┌─ Dataset records

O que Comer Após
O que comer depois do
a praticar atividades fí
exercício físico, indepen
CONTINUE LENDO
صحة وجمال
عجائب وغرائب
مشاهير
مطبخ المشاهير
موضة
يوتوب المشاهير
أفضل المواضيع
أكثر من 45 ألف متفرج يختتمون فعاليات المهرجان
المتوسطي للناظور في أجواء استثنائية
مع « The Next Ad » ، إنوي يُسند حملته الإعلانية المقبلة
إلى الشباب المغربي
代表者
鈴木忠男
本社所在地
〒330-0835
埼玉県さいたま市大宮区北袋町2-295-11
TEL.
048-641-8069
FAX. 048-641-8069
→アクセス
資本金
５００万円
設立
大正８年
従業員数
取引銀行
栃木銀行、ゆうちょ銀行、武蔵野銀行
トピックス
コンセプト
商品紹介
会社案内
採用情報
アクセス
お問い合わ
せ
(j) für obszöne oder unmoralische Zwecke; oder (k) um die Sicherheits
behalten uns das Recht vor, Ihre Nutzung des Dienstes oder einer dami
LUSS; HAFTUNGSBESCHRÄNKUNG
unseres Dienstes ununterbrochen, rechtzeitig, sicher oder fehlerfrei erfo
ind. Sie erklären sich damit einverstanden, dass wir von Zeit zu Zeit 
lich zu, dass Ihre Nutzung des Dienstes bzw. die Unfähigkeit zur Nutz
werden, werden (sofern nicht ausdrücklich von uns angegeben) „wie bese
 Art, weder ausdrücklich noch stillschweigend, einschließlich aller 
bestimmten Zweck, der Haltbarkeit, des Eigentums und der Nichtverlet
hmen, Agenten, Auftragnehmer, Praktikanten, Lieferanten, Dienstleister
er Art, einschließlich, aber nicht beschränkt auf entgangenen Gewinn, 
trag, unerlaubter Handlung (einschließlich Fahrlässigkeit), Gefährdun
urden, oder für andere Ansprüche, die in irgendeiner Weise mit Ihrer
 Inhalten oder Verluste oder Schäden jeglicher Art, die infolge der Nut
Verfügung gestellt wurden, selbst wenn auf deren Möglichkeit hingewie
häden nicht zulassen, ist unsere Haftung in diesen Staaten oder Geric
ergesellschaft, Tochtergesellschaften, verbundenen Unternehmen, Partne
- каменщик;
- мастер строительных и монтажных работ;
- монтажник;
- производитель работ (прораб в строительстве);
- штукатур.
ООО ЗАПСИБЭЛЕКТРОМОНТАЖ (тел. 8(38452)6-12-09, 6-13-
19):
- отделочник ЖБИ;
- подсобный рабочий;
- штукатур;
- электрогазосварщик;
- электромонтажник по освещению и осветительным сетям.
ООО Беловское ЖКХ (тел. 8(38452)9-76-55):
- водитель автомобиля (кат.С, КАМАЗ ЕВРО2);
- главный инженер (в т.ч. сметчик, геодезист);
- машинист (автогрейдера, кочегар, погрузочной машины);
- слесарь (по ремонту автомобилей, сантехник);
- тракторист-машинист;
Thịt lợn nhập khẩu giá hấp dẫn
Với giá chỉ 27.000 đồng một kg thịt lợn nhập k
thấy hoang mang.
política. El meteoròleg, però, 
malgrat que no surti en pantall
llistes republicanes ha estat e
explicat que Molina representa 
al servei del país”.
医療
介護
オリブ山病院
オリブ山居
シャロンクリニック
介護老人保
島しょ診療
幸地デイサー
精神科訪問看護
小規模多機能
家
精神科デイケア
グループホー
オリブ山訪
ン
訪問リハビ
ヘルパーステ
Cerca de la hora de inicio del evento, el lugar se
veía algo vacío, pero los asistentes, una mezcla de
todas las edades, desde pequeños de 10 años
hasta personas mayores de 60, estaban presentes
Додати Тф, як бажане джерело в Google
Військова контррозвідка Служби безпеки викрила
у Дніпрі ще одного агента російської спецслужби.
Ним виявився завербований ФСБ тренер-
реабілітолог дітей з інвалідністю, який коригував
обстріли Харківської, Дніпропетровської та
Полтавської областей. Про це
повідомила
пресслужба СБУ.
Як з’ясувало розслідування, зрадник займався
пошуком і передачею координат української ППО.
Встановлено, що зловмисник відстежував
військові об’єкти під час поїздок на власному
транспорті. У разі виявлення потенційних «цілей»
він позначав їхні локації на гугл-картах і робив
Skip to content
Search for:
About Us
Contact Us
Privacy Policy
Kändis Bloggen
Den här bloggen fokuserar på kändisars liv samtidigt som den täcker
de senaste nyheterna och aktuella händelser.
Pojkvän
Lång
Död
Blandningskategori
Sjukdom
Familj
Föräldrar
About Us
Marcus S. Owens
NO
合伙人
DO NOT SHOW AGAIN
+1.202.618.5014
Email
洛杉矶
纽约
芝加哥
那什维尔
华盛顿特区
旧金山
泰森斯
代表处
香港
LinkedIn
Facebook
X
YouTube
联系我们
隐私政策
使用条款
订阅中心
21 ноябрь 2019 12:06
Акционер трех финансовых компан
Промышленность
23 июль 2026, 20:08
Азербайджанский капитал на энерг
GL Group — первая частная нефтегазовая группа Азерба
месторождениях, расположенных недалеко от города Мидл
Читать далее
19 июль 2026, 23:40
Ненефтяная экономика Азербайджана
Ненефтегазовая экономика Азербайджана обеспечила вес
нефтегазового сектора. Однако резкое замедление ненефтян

└─

--- Prompt ---
Copy out each line of the entries above that holds "Nutzung".

--- Solved problem ---
behalten uns das Recht vor, Ihre Nutzung des Dienstes oder einer dami
lich zu, dass Ihre Nutzung des Dienstes bzw. die Unfähigkeit zur Nutz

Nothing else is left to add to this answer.